Per il 40° anniversario degli Emirati Arabi Uniti, la Puma ha deciso di mostrare solidarietà alla nazione e rilasciare un paio di scarpe da ginnastica in edizione limitata con i colori della bandiera degli Emirati Arabi Uniti. Non sapevano che mostrare la pianta del piede è un enorme insulto nei paesi arabi, e avvolgerci la bandiera è ancora peggio. Emirati tolleranti e moderni sì, ma a tutto c’è un limite (se lo si conosce). Ovviamente prodotto ritirato e moltissimo denaro perso.

L’adattamento delle lingue in regioni come il Medio Oriente richiede ancora più attenzione poiché anche la scrittura deve essere presa in considerazione. Un semplice punto o linea fuori posto può cambiare un intero significato. Mac Donald’s ne è caduta vittima dopo aver adattato il loro slogan “I’m loving it” in arabo moderno standard, che in dialetto egiziano suona come “I’m a bitch“.

E si potrebbe continuare…

Le suole sono considerate sporche e non dovrebbero mai essere viste da un’altra persona. Esporre la pianta dei piedi o delle scarpe è molto più offensivo che usare la mano sinistra in modo improprio (altra regola sociale), laddove quest’ultima sarebbe considerata più una perdita di buone maniere. I professionisti occidentali non dovrebbero sedere con le gambe incrociate al ginocchio, poiché la pianta del piede sarà inevitabilmente vista da qualcun altro nella stanza…
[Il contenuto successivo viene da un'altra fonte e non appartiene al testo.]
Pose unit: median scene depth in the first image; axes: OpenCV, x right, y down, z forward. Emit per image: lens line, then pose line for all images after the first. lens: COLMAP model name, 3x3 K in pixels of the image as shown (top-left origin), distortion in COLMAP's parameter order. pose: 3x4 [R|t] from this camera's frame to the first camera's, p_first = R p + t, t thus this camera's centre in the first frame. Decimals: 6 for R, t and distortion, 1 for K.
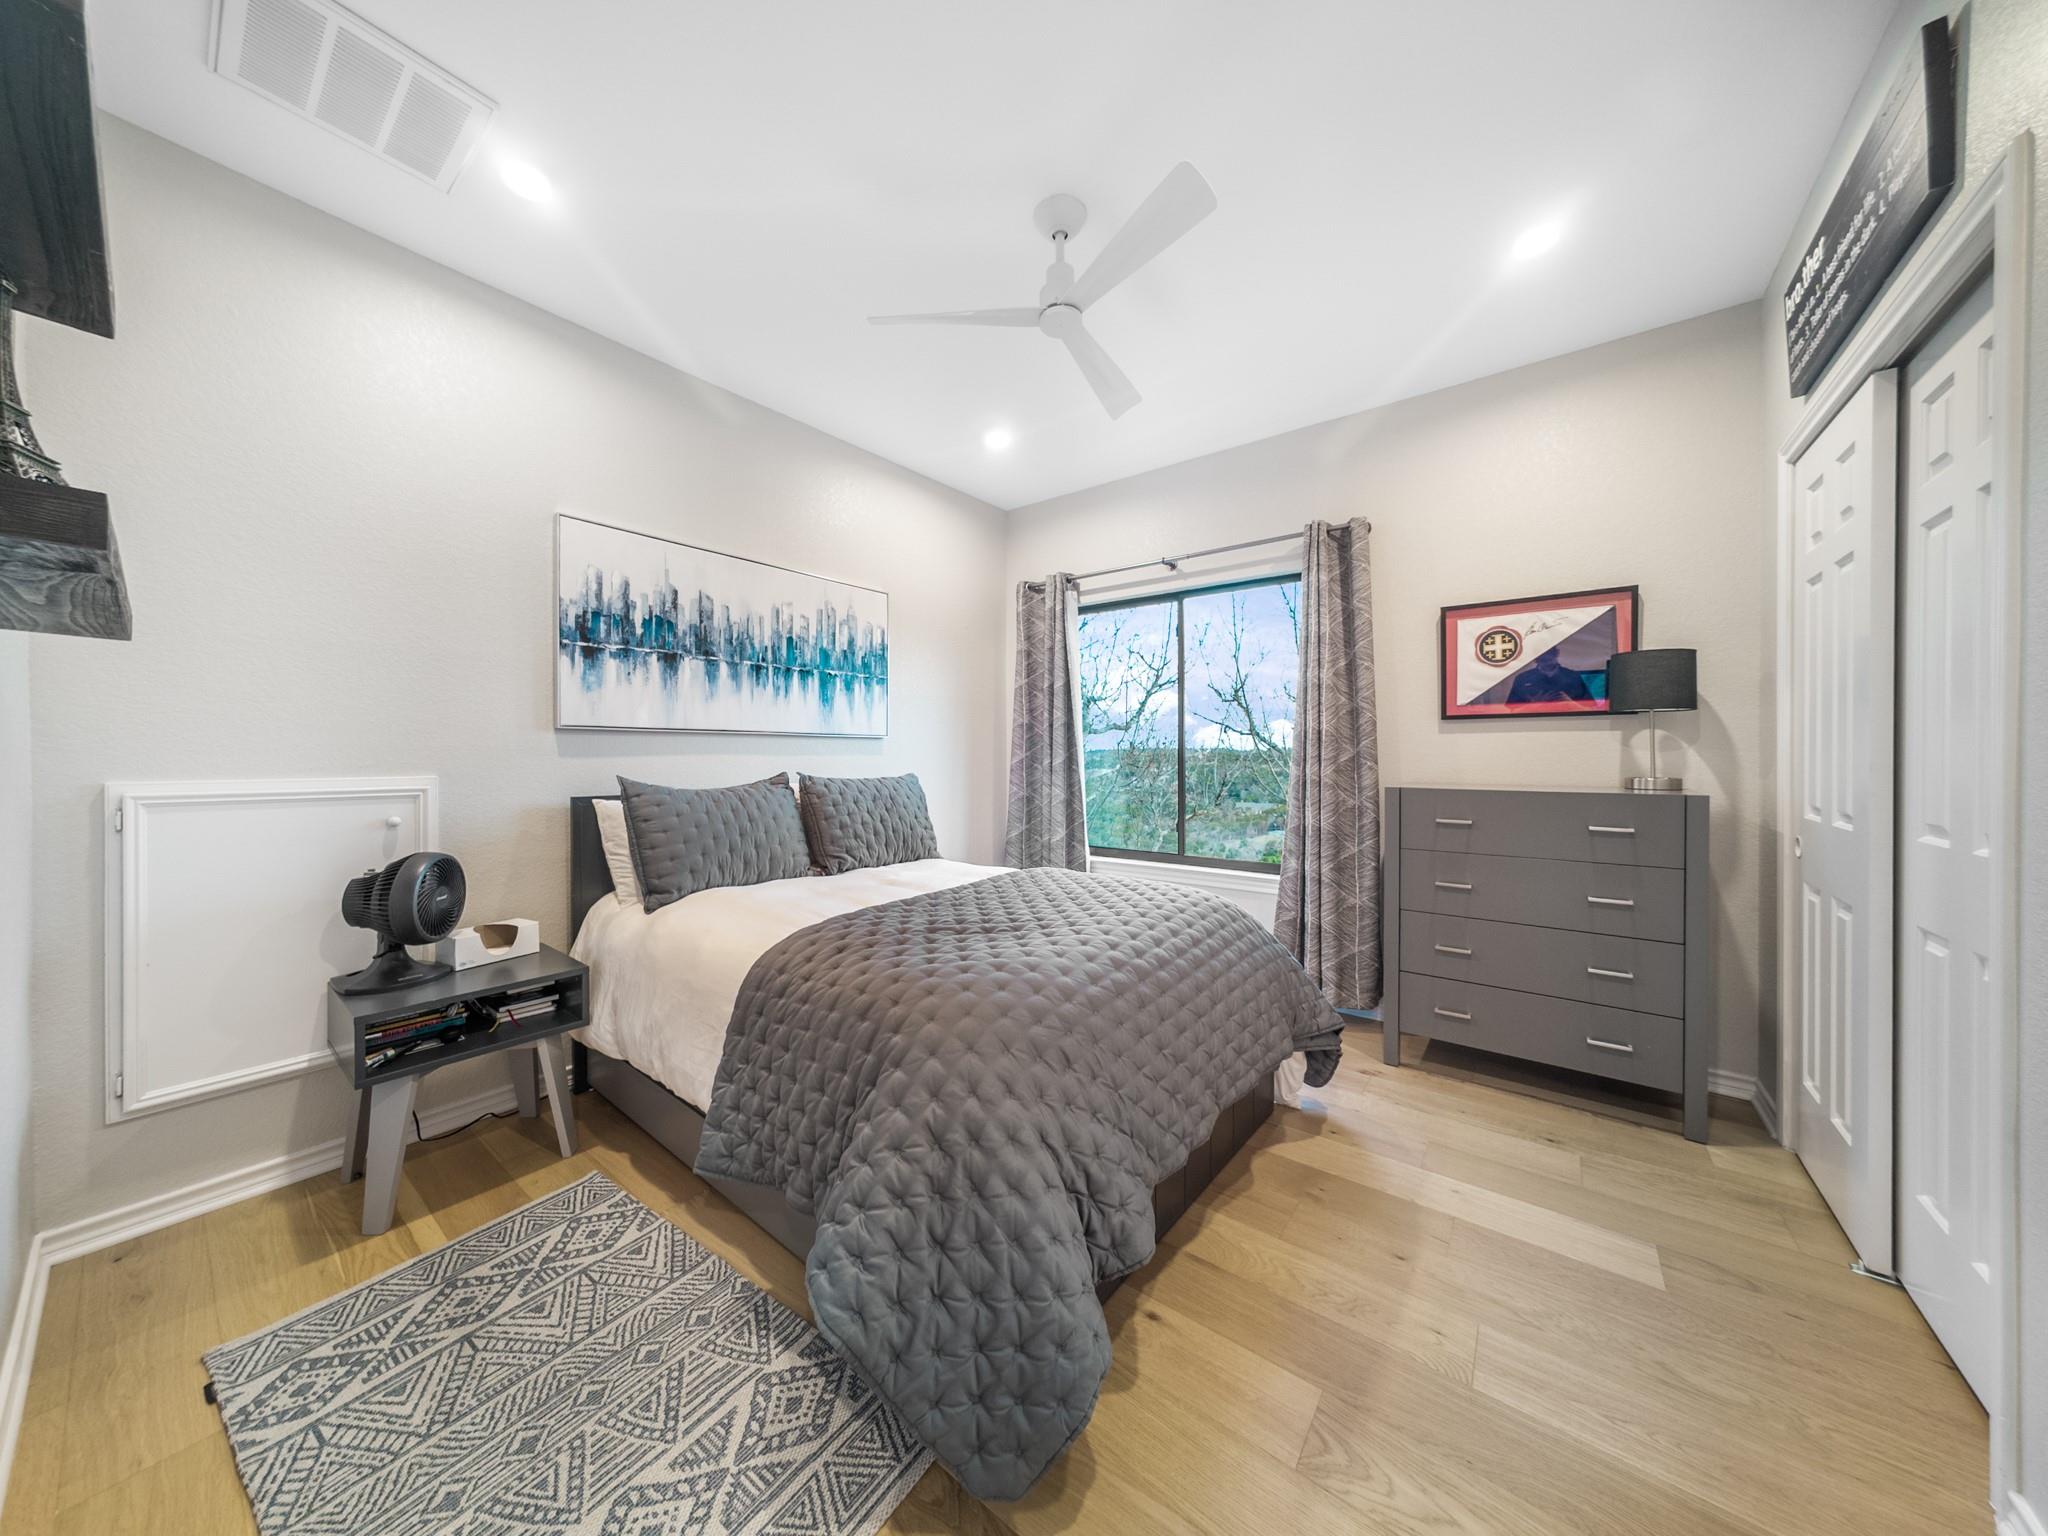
lens RADIAL K [[676.2, 0, 1024.9], [0, 676.2, 761.7], [0, 0, 1]] dist [0.044964, -0.000007]
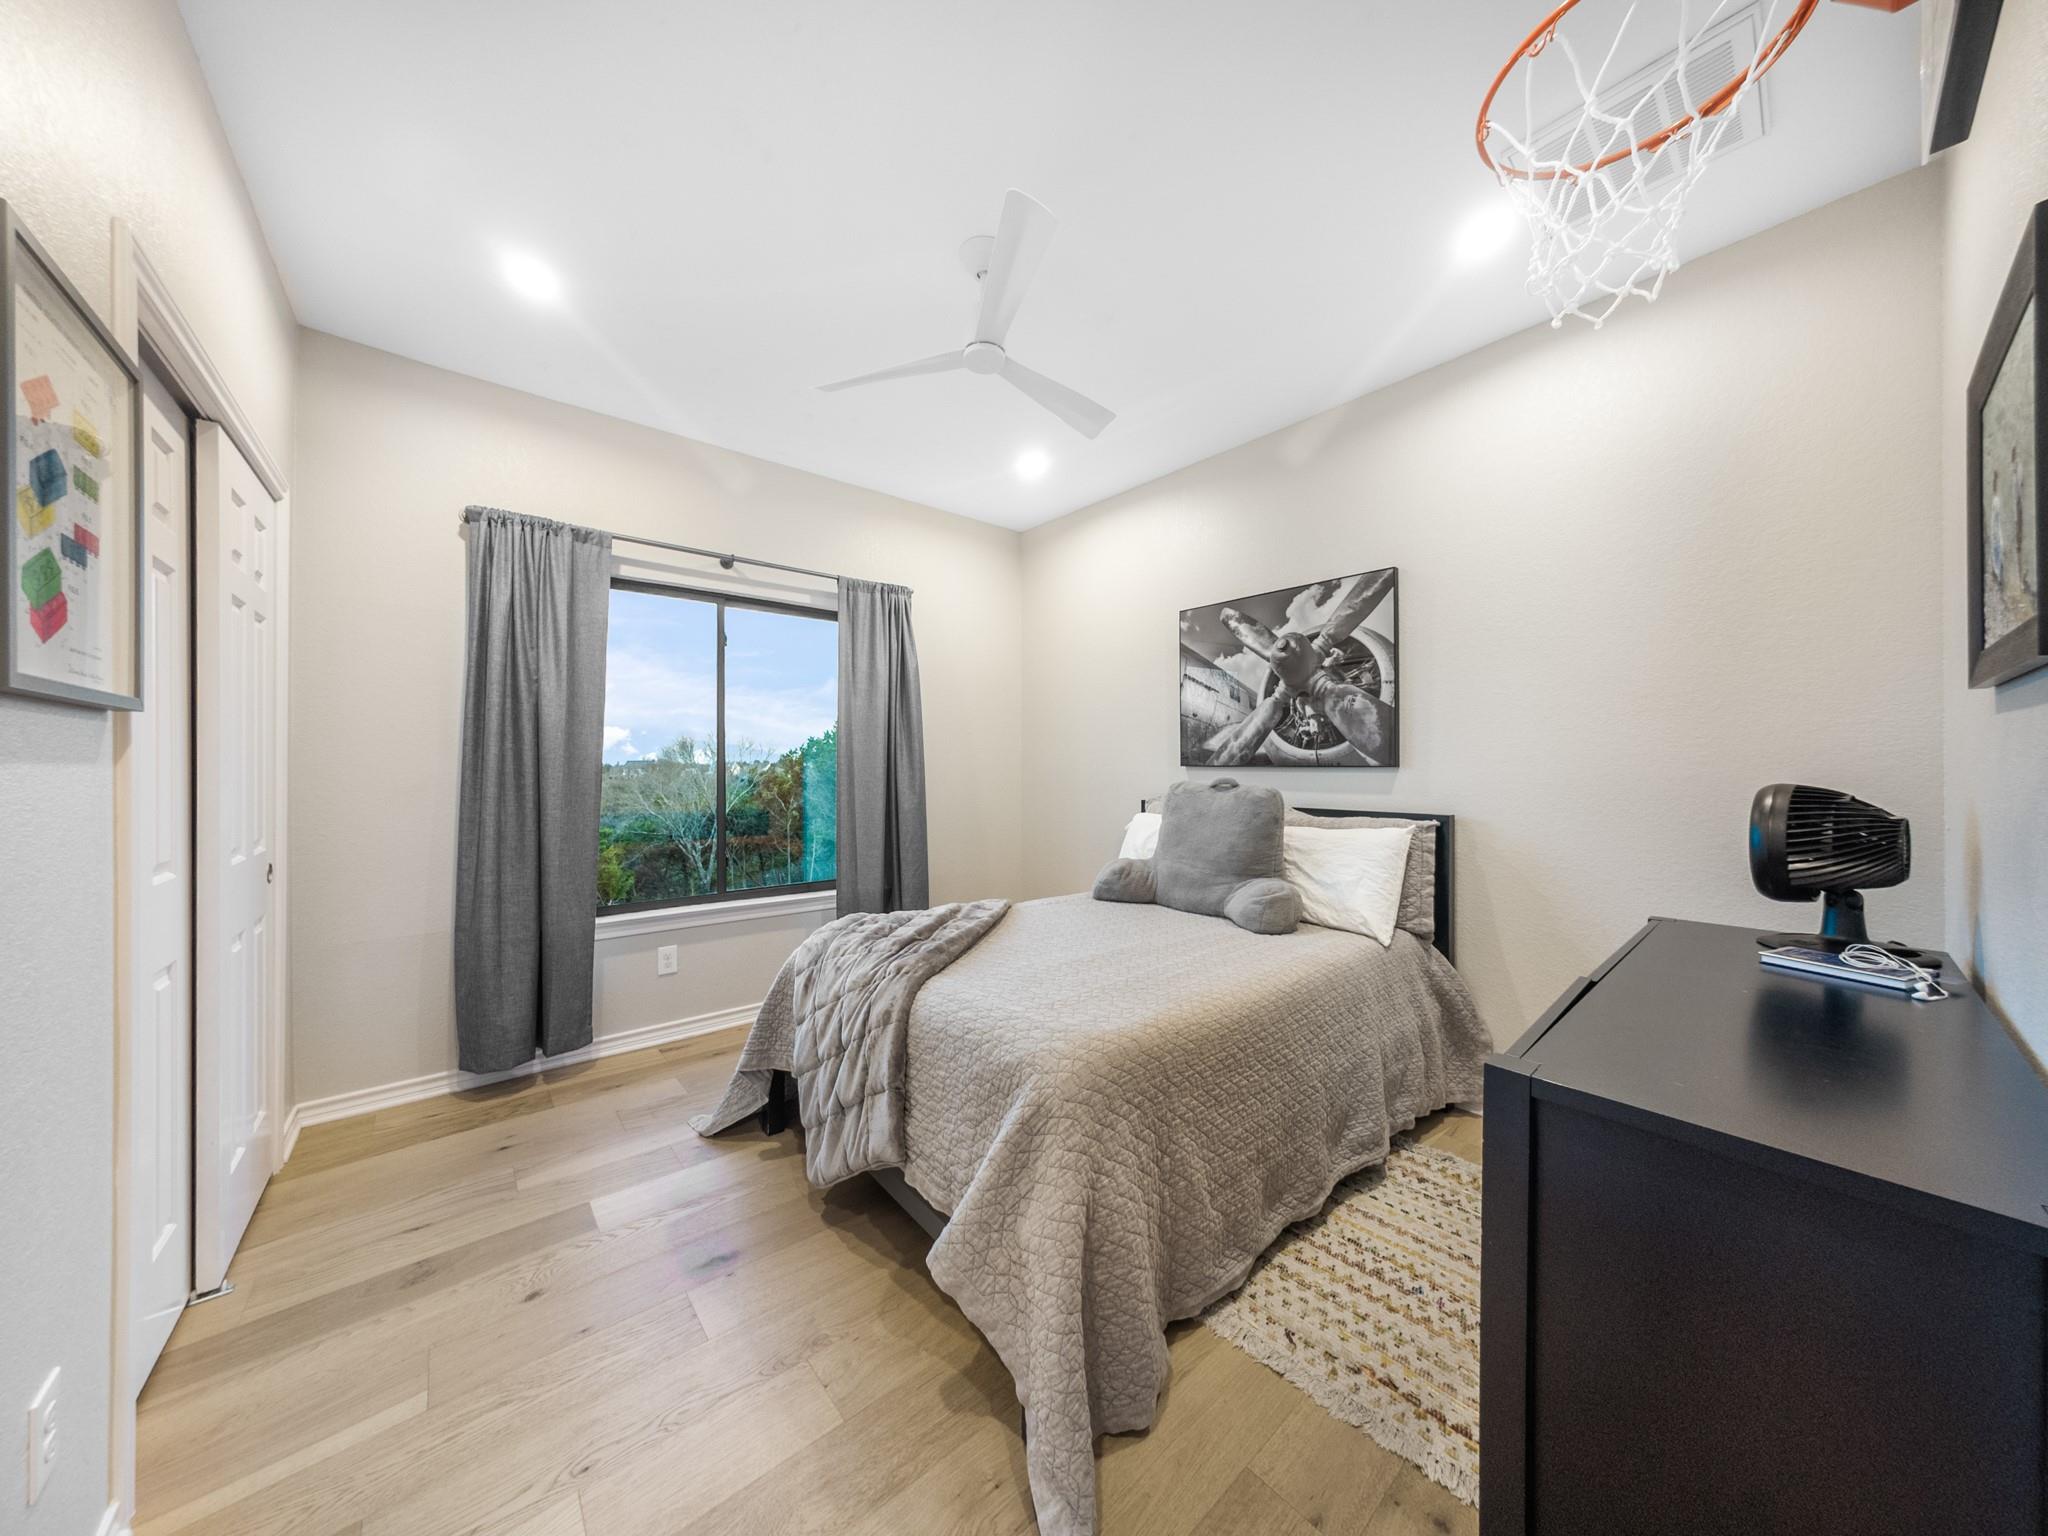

I professionisti occidentali di entrambi i sessi noteranno che parecchie persone in Medio Oriente sembrano fissarle. Culturalmente, ci sono regole abbastanza diverse su ciò che è considerato cortese e ciò che potrebbe essere rude tra il Medio Oriente e l’Occidente. È probabile che gli uomini del Medio Oriente tengano il contatto visivo con un altro uomo più direttamente e più a lungo di quanto spesso sia comodo per molti uomini occidentali. Questo può sembrare invasivo. Non reagire negativamente, in quanto ciò sarà interpretato come un insulto.

Vi sono molti altri tabù e regole. Magari il tuo partner commerciale islamico non te lo farà pesare, ma più o meno inconsciamente questo si rifletterà negativamente sul vostro rapporto di affari.

Insomma, tralasciare la cultura quando il tuo business si sposta verso il Medio Oriente, L’Africa o l’Estremo Oriente, può costarti molto caro.

Un semplice workshop su business nei Paesi di cultura islamica ti eviterà figuracce o perdite economiche decisamente più alte del costo di questo piccolo investimento in cultura d’affari.